Collected data entries:

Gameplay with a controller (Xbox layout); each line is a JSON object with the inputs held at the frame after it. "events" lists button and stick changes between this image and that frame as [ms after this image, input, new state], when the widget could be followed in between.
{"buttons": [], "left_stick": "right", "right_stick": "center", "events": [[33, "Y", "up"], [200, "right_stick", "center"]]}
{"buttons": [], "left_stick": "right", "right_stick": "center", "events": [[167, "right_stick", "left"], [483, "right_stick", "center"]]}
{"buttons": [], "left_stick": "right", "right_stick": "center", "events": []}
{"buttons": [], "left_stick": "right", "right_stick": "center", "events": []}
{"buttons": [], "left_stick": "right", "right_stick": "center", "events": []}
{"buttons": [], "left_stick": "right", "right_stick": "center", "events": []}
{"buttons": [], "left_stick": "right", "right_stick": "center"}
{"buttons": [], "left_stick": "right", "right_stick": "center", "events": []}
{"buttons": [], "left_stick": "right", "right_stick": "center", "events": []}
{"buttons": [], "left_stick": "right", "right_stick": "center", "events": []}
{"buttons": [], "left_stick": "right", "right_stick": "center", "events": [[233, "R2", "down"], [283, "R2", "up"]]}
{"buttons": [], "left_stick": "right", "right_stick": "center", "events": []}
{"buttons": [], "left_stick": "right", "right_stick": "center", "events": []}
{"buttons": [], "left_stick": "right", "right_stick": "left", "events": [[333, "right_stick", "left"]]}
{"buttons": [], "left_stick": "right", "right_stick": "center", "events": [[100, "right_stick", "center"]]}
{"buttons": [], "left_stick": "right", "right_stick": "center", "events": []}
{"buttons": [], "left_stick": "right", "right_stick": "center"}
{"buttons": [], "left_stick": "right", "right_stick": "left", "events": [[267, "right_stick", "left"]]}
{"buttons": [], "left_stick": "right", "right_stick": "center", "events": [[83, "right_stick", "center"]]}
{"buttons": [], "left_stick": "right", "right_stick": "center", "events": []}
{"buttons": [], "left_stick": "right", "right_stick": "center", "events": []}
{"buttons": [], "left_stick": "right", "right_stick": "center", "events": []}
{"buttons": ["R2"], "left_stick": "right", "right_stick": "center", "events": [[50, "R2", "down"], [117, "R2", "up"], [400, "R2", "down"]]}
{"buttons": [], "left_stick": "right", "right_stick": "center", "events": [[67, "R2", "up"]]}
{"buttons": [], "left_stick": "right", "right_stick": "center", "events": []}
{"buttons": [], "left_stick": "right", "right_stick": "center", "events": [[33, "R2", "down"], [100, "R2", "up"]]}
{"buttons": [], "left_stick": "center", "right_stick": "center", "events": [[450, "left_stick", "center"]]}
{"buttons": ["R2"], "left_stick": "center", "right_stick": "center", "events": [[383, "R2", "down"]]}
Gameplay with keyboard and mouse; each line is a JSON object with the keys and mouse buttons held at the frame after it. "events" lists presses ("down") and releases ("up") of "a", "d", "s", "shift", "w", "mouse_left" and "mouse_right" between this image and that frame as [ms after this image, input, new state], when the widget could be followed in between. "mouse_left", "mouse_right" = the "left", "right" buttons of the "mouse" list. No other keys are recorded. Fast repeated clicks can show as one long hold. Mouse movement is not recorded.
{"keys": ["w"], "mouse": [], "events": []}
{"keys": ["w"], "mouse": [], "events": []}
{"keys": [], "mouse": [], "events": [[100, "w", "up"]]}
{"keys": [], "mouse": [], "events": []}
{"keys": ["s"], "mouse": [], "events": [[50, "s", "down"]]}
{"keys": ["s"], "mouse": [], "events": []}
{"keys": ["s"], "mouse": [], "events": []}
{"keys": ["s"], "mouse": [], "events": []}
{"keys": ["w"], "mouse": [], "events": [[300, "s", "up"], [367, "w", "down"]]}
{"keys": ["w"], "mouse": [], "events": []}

#### Exercise prompt:
Repeat every record above precisely.

#### Finished exercise:
Gameplay with a controller (Xbox layout); each line is a JSON object with the inputs held at the frame after it. "events" lists button and stick changes between this image and that frame as [ms after this image, input, new state], when the widget could be followed in between.
{"buttons": [], "left_stick": "right", "right_stick": "center", "events": [[33, "Y", "up"], [200, "right_stick", "center"]]}
{"buttons": [], "left_stick": "right", "right_stick": "center", "events": [[167, "right_stick", "left"], [483, "right_stick", "center"]]}
{"buttons": [], "left_stick": "right", "right_stick": "center", "events": []}
{"buttons": [], "left_stick": "right", "right_stick": "center", "events": []}
{"buttons": [], "left_stick": "right", "right_stick": "center", "events": []}
{"buttons": [], "left_stick": "right", "right_stick": "center", "events": []}
{"buttons": [], "left_stick": "right", "right_stick": "center"}
{"buttons": [], "left_stick": "right", "right_stick": "center", "events": []}
{"buttons": [], "left_stick": "right", "right_stick": "center", "events": []}
{"buttons": [], "left_stick": "right", "right_stick": "center", "events": []}
{"buttons": [], "left_stick": "right", "right_stick": "center", "events": [[233, "R2", "down"], [283, "R2", "up"]]}
{"buttons": [], "left_stick": "right", "right_stick": "center", "events": []}
{"buttons": [], "left_stick": "right", "right_stick": "center", "events": []}
{"buttons": [], "left_stick": "right", "right_stick": "left", "events": [[333, "right_stick", "left"]]}
{"buttons": [], "left_stick": "right", "right_stick": "center", "events": [[100, "right_stick", "center"]]}
{"buttons": [], "left_stick": "right", "right_stick": "center", "events": []}
{"buttons": [], "left_stick": "right", "right_stick": "center"}
{"buttons": [], "left_stick": "right", "right_stick": "left", "events": [[267, "right_stick", "left"]]}
{"buttons": [], "left_stick": "right", "right_stick": "center", "events": [[83, "right_stick", "center"]]}
{"buttons": [], "left_stick": "right", "right_stick": "center", "events": []}
{"buttons": [], "left_stick": "right", "right_stick": "center", "events": []}
{"buttons": [], "left_stick": "right", "right_stick": "center", "events": []}
{"buttons": ["R2"], "left_stick": "right", "right_stick": "center", "events": [[50, "R2", "down"], [117, "R2", "up"], [400, "R2", "down"]]}
{"buttons": [], "left_stick": "right", "right_stick": "center", "events": [[67, "R2", "up"]]}
{"buttons": [], "left_stick": "right", "right_stick": "center", "events": []}
{"buttons": [], "left_stick": "right", "right_stick": "center", "events": [[33, "R2", "down"], [100, "R2", "up"]]}
{"buttons": [], "left_stick": "center", "right_stick": "center", "events": [[450, "left_stick", "center"]]}
{"buttons": ["R2"], "left_stick": "center", "right_stick": "center", "events": [[383, "R2", "down"]]}
Gameplay with keyboard and mouse; each line is a JSON object with the keys and mouse buttons held at the frame after it. "events" lists presses ("down") and releases ("up") of "a", "d", "s", "shift", "w", "mouse_left" and "mouse_right" between this image and that frame as [ms after this image, input, new state], when the widget could be followed in between. "mouse_left", "mouse_right" = the "left", "right" buttons of the "mouse" list. No other keys are recorded. Fast repeated clicks can show as one long hold. Mouse movement is not recorded.
{"keys": ["w"], "mouse": [], "events": []}
{"keys": ["w"], "mouse": [], "events": []}
{"keys": [], "mouse": [], "events": [[100, "w", "up"]]}
{"keys": [], "mouse": [], "events": []}
{"keys": ["s"], "mouse": [], "events": [[50, "s", "down"]]}
{"keys": ["s"], "mouse": [], "events": []}
{"keys": ["s"], "mouse": [], "events": []}
{"keys": ["s"], "mouse": [], "events": []}
{"keys": ["w"], "mouse": [], "events": [[300, "s", "up"], [367, "w", "down"]]}
{"keys": ["w"], "mouse": [], "events": []}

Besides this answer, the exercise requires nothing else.